Suppose that the commutator of two operators $$A$$,$$B$$

$[A,B]=c, \label{3.6.50}$

where $$c$$ commutes with $$A$$ and $$B$$, usually it’s just a number, for instance 1 or $$i\hbar$$.

Then

\begin{align} [A,e^{\lambda B}] &= \left[A,1+\lambda B+ \left(\dfrac{\lambda^2}{2!} \right)B^2+ \left(\dfrac{\lambda^3}{3!}\right)B^3+\dots\right] \\[5pt] &= \lambda c+ \left(\dfrac{\lambda^2}{2!}\right)^2Bc+ \left(\dfrac{\lambda^3}{3!}\right)^3B^2c+\dots \\[5pt] &= \lambda ce^{\lambda B}. \label{3.6.51} \end{align}

That is to say, the commutator of $$A$$ with $$e^{\lambda B}$$ is proportional to $$e^{\lambda B}$$ itself. That is reminiscent of the simple harmonic oscillator commutation relation $$[H,a^{\dagger}]=\hbar\omega a^{\dagger}$$ which led directly to the ladder of eigenvalues of $$H$$ separated by $$\hbar\omega$$. Will there be a similar “ladder” of eigenstates of $$A$$ in general?

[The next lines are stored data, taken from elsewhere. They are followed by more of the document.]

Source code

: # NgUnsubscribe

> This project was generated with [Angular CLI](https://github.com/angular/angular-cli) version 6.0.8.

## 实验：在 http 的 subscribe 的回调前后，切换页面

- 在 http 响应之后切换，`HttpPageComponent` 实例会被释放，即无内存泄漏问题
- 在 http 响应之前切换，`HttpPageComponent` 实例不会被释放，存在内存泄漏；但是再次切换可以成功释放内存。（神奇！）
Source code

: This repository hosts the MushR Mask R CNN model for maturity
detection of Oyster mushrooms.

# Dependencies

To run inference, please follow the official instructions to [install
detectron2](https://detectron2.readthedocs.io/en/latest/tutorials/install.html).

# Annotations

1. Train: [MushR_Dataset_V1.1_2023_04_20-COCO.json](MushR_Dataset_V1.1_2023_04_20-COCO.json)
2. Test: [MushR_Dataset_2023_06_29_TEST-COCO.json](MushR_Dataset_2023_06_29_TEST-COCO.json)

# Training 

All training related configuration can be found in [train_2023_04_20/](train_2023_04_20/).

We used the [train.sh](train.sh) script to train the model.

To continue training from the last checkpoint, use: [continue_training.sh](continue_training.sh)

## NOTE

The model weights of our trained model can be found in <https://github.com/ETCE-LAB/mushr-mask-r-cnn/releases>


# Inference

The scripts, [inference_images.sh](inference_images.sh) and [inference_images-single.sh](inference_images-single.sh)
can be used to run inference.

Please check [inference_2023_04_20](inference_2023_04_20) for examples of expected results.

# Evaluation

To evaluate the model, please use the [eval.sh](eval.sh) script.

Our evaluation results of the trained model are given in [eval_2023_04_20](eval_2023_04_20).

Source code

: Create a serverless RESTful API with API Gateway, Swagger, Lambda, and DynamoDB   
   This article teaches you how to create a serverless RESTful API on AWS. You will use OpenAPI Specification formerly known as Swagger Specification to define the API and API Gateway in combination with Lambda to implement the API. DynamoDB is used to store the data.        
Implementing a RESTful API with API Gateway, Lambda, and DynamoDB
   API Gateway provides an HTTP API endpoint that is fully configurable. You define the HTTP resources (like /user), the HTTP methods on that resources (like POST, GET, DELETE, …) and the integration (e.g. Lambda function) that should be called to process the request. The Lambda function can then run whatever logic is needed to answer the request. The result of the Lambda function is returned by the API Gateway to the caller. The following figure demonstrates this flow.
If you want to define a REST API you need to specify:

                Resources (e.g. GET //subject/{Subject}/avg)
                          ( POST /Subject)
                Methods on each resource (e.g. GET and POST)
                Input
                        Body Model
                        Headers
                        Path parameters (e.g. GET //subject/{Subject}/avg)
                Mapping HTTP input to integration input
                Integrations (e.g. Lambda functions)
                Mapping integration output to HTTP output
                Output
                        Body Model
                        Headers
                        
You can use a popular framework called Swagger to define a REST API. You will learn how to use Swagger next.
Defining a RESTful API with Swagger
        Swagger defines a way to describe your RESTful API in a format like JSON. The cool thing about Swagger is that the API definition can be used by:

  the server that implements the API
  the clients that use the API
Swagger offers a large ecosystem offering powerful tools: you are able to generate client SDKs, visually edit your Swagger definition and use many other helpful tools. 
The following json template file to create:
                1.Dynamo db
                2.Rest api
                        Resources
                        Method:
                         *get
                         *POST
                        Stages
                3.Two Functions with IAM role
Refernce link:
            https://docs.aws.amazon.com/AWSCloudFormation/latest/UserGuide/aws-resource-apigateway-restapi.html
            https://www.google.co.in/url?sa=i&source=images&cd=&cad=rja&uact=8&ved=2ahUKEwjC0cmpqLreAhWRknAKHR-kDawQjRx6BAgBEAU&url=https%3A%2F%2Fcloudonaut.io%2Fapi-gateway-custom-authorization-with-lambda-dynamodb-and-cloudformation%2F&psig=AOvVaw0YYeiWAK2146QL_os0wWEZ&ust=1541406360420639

Assuming $$A$$ (which is a general operator) has an eigenstate $$|a\rangle$$ with eigenvalue $$a$$,

$A|a\rangle=a|a\rangle. \label{3.6.52}$

Applying $$[A,e^{\lambda B}]=\lambda ce^{\lambda B}$$ to the eigenstate $$|a\rangle$$:

$Ae^{\lambda B}|a\rangle=e^{\lambda B}A|a\rangle+\lambda ce^{\lambda B}|a\rangle=(a+\lambda c)|a\rangle. \label{3.6.53}$

Therefore, unless it is identically zero, $$e^{\lambda B}|a\rangle$$ is also an eigenstate of $$A$$, with eigenvalue $$a+\lambda c$$. We conclude that instead of a ladder of eigenstates, we can apparently generate a whole continuum of eigenstates, since $$\lambda$$ can be set arbitrarily!

To find more operator identities, premultiply $$[A,e^{\lambda B}]=\lambda ce^{\lambda B}$$ by $$e^{-\lambda B}$$ to find:

$e^{-\lambda B}Ae^{\lambda B}=A+\lambda[A,B]=A+\lambda c. \label{3.6.54}$

This identity is only true for operators $$A$$,$$B$$ whose commutator $$c$$ is a number. (Well, $$c$$ could be an operator, provided it still commutes with both $$A$$ and $$B$$ ).

Our next task is to establish the following very handy identity, which is also only true if $$[A,B]$$ commutes with $$A$$ and $$B$$:

$e^{A+B}=e^Ae^Be-\frac{1}{2}[A,B]. \label{3.6.55}$

Proof

The proof is as follows:

Take $$f(x)=e^{Ax}e^{Bx}$$, $df/dx=Ae^{Ax}e^{Bx}+e^{Ax}e^{Bx}B=f(x)(e^{-Bx}Ae^{Bx}+B)=f(x)(A+x[A,B]+B). \label{3.6.56}$

It is easy to check that the solution to this first-order differential equation equal to one at $$x=0$$ is $f(x)=e^{x(A+B)}e^{\frac{1}{2}x^2[A,B]} \label{3.6.57}$

so taking $$x=1$$ gives the required identity,

$e^{A+B}=e^Ae^Be^{-\frac{1}{2}[A,B]}.$

$$\square$$

It also follows that $$e^Be^A=e^Ae^Be^{-[A,B]}$$ provided—as always—that $$[A,B]$$ commutes with $$A$$ and $$B$$.